Yesterday was Census day. I filled in my name, family, address, education, health, work, religion, ethnicity, sexual identity…
This morning I read the story of Jephthah (Judges 11). His census form would include… Family: ‘His father was Gilead, his mother was a prostitute’. Address: he ‘fled from his brothers and settled in Tob’ . Occupation: a rebel leader, military general and judge.
One of my school assemblies featured a ‘secret picture’. Holding this ‘picture’ with it’s back to the children I described it: ‘It’s a picture of someone that everybody knows’…. Eventually a volunteer would look at my ‘secret picture’. ‘Do you recognise that person?’
They always did. They were looking in a mirror.
Like the census the mirror shows the real me… teenage spots, senior wrinkles, grey hairs… Choosing not to look in the mirror doesn’t change what I look like.
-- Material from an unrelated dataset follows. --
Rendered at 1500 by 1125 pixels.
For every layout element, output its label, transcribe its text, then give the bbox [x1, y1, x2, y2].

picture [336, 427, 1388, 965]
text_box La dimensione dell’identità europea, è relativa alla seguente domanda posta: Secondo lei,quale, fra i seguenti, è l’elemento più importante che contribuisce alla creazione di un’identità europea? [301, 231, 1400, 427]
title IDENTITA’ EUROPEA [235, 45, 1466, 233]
Yesterday a good friend was looking in her mirror. She’s weary with her church that has shown little life or concern in the last year. She’s talking to her daughter and son-in-law who are going through a tough time in their marriage.
Family and church are very sad and complicated. She says: ‘I hope and pray that something may break through before either/both are completely worn out.’
Another friend, looking in his mirror, writes of imminent chemotherapy: ‘…ten 3-weekly cycles of infusion, with similar side-effects to last time. That will presumably mean I will feel unwell for 50% of the time…’
I complete the national census and send it off; looking in my mirror I complete my personal census – family, health, feelings, future; I reflect on what’s invisible and spiritual, my faith, hope and love.
Hundreds of years after he died Jephthah’s name was written in a ‘post-mortem census’… famous heroes from Jewish history who were commended for their faith… ‘Faith is being sure of what we hope for and certain of what we do not see.’